The past years, hydrogen peroxide (H2O2) has been introduced as an environmentally friendly method to combat in-situ toxic cyanobacteria blooms because of its selective oxidation and zero waste production. Treatment with H2O2 proved to be efficient for several occasions and blooming events as it selectively suppresses cyanobacteria by inhibiting their photosynthetic activity [1,2]. However, blooms of Microcystissp. that were more persistent required higher H2O2 doses (> 7 mg/L) during treatment, doses that found to cause mobility issues to the zooplankton community of the aquatic ecosystem [3]. Calcium peroxide (CaO2) granules are an alternative to liquid H2O2 due to their slow H2O2 release properties, simulating multiple H2O2 doses [4]. In this study, concentrations of 0.5, 1.0, and 2.0 g/L CaO2 granules were (a) added into a surface water matrix to investigate their H2O2 releasing properties, (b) enclosed in four types of textile materials as delivery systems to evaluate their overall oxidant releasing capacity and (c) enclosed systems A – C were applied on a dense Microcystis sp. bloom to further investigate their suitability to combat cyanobacteria.
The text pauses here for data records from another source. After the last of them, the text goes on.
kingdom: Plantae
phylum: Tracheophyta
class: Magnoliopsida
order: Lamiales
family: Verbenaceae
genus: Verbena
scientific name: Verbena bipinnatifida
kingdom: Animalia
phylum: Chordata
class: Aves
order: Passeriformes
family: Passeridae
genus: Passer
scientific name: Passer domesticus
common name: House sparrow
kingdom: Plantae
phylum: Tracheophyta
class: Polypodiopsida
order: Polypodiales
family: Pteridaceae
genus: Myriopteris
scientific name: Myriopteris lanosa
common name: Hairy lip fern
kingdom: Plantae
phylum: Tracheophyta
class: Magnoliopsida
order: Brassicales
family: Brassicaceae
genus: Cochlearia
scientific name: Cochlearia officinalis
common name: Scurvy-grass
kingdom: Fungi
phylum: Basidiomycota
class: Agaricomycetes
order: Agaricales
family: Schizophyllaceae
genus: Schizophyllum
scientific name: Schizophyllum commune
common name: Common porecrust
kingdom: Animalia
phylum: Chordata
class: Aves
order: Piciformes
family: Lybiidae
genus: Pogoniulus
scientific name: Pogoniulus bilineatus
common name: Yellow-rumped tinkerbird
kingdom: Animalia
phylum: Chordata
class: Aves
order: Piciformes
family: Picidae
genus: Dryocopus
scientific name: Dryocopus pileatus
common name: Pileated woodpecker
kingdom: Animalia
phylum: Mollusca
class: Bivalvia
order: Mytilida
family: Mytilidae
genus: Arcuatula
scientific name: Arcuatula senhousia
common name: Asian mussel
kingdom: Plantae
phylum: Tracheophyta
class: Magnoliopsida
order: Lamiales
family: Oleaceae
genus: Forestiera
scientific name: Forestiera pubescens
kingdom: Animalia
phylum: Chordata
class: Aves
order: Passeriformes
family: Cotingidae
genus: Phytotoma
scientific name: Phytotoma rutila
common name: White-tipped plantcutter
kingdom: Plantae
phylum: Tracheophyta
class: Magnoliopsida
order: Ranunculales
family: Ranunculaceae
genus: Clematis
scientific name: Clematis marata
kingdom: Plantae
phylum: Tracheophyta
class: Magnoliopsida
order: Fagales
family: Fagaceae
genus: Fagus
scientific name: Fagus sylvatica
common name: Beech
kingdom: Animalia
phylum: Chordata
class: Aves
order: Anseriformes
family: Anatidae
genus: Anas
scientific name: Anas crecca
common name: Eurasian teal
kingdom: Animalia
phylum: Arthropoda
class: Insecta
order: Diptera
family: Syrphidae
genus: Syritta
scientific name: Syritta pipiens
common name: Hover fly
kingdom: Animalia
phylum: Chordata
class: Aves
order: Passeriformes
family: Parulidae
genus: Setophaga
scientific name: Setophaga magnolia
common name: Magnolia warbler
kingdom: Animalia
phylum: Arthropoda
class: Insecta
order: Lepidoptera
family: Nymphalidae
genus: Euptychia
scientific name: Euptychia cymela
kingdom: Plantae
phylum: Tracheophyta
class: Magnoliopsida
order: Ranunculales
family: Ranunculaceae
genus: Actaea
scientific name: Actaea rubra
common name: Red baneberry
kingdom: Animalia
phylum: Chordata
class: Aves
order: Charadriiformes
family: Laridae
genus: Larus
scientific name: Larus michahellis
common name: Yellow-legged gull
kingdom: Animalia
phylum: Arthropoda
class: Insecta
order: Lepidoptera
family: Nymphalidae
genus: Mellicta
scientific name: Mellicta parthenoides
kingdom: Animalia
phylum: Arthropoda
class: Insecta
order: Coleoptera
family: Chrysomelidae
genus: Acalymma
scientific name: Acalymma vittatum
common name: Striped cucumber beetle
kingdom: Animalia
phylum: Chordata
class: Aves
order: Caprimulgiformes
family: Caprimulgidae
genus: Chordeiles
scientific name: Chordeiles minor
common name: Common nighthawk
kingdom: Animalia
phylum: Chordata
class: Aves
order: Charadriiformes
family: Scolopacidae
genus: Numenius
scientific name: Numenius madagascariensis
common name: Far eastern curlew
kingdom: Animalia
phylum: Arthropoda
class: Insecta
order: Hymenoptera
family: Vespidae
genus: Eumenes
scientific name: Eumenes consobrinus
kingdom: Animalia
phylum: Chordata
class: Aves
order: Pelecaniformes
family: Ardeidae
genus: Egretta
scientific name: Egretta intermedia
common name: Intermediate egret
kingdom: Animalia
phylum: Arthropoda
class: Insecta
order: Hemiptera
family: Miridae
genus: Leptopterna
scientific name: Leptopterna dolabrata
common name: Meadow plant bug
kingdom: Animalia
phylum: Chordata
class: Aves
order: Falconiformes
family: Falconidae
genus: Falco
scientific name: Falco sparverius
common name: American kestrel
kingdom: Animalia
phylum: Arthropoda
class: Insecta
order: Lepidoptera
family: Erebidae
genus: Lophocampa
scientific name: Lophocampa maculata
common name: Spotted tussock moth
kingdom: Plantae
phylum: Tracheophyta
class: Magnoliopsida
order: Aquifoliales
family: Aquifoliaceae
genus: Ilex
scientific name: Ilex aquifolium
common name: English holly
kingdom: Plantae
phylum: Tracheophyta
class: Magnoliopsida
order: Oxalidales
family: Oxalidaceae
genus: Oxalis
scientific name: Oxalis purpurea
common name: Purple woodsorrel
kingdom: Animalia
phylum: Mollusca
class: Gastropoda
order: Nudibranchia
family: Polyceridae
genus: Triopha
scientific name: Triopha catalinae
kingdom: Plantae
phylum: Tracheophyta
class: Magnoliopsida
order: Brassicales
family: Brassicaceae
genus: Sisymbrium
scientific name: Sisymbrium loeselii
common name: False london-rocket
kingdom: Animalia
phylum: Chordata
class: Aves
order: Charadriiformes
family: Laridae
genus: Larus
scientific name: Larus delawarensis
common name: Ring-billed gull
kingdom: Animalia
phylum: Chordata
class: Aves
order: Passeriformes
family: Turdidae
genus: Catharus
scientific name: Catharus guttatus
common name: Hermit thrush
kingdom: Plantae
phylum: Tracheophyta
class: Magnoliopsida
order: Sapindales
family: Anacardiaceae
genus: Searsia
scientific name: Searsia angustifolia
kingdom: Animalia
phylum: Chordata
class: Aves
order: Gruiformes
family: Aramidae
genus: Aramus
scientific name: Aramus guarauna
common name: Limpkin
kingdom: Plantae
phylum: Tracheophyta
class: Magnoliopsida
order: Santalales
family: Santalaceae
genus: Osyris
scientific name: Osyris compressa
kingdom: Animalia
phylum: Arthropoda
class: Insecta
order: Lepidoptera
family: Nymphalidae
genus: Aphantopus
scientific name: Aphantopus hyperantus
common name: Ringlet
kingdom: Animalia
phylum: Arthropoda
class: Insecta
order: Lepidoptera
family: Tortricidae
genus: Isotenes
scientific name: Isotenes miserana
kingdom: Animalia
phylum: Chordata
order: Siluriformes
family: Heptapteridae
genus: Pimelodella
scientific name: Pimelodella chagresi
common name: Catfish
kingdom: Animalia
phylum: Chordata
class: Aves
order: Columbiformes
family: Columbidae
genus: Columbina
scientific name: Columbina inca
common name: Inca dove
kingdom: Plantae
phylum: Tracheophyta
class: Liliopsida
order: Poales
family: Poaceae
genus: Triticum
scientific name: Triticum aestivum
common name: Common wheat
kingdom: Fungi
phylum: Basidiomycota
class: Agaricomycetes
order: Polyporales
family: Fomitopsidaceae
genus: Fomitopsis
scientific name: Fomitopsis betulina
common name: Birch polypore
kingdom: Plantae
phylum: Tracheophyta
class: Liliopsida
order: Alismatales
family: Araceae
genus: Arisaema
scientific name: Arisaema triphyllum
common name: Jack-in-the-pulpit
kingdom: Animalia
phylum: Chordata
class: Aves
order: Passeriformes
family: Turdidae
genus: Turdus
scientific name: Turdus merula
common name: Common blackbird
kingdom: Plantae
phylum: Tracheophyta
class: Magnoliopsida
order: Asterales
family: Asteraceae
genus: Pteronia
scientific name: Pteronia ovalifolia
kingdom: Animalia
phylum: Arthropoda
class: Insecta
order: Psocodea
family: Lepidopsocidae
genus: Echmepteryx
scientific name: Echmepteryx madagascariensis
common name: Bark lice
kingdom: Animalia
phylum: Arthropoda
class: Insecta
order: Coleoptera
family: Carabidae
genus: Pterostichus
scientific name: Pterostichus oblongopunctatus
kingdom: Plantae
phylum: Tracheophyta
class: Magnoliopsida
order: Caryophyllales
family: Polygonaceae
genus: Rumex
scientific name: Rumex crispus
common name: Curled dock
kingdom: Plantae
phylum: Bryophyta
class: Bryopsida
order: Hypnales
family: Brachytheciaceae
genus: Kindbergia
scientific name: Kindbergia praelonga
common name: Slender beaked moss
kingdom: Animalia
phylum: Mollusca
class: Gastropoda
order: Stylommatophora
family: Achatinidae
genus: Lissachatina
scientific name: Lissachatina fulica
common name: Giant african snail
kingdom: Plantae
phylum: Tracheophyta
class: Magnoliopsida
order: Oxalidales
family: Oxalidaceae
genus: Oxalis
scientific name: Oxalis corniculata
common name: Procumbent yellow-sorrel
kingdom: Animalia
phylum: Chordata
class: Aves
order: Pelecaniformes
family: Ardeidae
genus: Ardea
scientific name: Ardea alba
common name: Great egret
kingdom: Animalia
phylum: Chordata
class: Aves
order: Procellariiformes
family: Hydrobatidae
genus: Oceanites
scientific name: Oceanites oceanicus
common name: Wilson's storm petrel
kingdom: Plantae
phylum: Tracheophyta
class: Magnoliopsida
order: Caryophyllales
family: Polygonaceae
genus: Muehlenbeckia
No difference was observed between the maximum H2O2 concentrations of the direct application of granules and the fabric delivery systems of types A – C, which released up to 12 mg/L H2O2 from 2.0 g/L CaO2 granules. Fabric system type D had the lowest H2O2 releasing capacity (2.0 mg/L of H2O2 from 2.0 g/L CaO2 granules). Treatment experiments showed that granules enclosed in fabrics (GEF) type B of concentration 2 g/L and type C concentrations of 1 g/L and 2g/L were sufficient to reduce the photosynthetic activity of Microcystis species (<1000 RFU), proving that these delivery systems have the potential to become a more environmentally friendly alternative to H2O2. The process minimizes granules availability into the water matrix, and hence eliminate adverse impact on nontargeted species. Moreover, GEF systems promote circular economy by implementing practices that make use of reused and recycled fabrics.